El largo mes de Julio de 2021 ya entregaba sus papeles y solo faltaba una semana para que Juan Chuchita cumpliera sus primeros noventa y un años, cuando empezó a recoger sus pasos.
La más sorprendida y a la vez frustrada fue su hija Emérita, la luz de sus ojos, quien andaba arreglando los preparativos para el cumpleaños número 91 del gaitero mayor con todas las de la ley, como es debido, con una rueda de gaitas, el acordeón de Yeison Landero y muchos regalos, lo que ya era una fecha instituida. Pero el seis de Agosto no llegaría nunca para él y el trago, la comida y la música iban a quedarse servidos para siempre.

_Entradas proporcionadas_:
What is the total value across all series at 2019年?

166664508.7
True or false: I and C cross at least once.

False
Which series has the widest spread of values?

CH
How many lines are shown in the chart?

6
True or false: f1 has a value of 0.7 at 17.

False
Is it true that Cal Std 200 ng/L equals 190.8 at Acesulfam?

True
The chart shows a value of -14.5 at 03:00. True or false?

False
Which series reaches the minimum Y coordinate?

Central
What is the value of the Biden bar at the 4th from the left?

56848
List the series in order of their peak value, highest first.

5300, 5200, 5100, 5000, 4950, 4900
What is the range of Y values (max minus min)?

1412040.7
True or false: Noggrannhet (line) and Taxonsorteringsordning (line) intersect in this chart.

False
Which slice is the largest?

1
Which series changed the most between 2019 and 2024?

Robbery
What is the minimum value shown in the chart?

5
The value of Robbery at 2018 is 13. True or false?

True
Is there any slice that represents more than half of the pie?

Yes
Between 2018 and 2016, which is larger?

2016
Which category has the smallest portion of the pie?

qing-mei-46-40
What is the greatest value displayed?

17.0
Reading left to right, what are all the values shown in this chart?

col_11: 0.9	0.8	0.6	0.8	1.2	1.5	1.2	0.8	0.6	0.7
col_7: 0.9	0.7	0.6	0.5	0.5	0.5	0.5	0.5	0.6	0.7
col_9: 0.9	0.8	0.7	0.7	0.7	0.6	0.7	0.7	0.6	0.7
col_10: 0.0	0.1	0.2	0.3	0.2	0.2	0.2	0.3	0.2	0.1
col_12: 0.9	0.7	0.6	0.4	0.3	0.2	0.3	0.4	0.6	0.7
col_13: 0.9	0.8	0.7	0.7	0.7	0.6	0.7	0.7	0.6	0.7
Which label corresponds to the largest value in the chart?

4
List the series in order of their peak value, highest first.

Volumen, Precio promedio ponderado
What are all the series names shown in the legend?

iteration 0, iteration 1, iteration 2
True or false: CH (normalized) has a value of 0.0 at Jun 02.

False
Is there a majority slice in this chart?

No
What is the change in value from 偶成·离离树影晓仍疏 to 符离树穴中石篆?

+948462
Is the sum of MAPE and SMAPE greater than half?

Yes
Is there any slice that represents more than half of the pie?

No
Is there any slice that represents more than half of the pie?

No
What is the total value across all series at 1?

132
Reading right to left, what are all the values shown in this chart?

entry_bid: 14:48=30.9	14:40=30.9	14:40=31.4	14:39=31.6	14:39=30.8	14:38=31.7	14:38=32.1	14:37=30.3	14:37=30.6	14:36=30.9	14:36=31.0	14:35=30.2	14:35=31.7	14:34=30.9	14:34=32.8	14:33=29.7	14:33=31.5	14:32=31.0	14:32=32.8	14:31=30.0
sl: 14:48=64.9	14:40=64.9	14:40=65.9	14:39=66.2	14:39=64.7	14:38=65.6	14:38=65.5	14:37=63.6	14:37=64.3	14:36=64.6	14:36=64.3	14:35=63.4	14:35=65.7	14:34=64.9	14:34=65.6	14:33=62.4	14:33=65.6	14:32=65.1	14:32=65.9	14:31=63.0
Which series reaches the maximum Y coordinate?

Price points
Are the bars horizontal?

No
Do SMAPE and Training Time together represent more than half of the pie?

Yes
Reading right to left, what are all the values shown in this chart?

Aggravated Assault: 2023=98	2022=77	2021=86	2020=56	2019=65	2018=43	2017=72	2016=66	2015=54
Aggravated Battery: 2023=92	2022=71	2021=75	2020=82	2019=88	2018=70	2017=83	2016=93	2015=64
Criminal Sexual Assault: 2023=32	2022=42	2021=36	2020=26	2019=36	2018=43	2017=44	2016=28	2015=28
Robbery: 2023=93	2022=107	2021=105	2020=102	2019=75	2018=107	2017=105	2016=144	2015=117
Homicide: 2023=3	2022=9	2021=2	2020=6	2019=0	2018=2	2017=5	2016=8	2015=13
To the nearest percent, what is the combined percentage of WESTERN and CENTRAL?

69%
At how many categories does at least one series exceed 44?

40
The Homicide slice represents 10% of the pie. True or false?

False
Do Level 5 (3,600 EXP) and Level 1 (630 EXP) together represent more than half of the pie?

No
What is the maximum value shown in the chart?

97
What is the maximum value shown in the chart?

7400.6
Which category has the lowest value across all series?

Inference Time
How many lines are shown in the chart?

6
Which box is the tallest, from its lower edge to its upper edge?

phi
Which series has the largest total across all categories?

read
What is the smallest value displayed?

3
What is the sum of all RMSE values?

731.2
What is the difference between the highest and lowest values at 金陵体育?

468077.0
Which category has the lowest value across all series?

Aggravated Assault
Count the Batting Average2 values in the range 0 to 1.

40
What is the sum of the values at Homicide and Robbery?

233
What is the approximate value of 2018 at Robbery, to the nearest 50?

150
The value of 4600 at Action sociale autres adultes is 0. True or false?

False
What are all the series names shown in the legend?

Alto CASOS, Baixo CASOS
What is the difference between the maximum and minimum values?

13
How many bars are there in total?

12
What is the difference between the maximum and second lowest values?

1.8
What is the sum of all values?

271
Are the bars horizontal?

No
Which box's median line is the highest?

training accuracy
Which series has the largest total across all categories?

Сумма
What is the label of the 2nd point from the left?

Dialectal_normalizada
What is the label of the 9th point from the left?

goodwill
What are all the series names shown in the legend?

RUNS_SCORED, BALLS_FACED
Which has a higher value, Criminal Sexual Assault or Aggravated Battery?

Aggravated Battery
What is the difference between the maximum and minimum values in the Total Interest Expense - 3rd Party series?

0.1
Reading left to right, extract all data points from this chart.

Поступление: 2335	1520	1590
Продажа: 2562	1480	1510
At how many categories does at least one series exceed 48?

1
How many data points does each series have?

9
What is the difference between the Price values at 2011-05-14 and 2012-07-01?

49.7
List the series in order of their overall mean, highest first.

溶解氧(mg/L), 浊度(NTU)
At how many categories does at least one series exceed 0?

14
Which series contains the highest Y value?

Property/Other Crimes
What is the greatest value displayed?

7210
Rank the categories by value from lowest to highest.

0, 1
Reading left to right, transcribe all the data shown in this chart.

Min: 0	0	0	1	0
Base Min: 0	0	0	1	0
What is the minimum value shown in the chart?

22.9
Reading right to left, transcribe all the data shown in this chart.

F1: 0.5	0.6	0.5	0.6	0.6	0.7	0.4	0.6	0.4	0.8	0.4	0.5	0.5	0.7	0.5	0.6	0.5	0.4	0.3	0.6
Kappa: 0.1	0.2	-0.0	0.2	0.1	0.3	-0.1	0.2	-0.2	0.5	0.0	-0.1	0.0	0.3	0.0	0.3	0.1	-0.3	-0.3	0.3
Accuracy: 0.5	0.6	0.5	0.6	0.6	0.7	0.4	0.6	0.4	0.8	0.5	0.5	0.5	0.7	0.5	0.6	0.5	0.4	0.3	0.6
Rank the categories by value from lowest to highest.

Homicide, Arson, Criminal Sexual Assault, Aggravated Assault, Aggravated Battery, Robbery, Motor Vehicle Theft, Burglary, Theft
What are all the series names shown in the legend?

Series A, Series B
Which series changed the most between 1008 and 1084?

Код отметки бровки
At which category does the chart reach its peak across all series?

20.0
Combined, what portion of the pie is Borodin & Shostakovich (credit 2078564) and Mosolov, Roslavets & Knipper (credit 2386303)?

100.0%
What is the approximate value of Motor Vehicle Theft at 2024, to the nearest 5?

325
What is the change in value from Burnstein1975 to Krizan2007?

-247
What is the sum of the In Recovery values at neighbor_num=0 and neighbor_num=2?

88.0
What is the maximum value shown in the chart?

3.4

_Consigna_:
Indica, según el texto proporcionado, de quién era el acordeón previsto para el cumpleaños número 91 de Juan Chuchita. Las entradas son un material aparte, sin relación con el texto proporcionado.

_Solución_:
De Yeison Landero.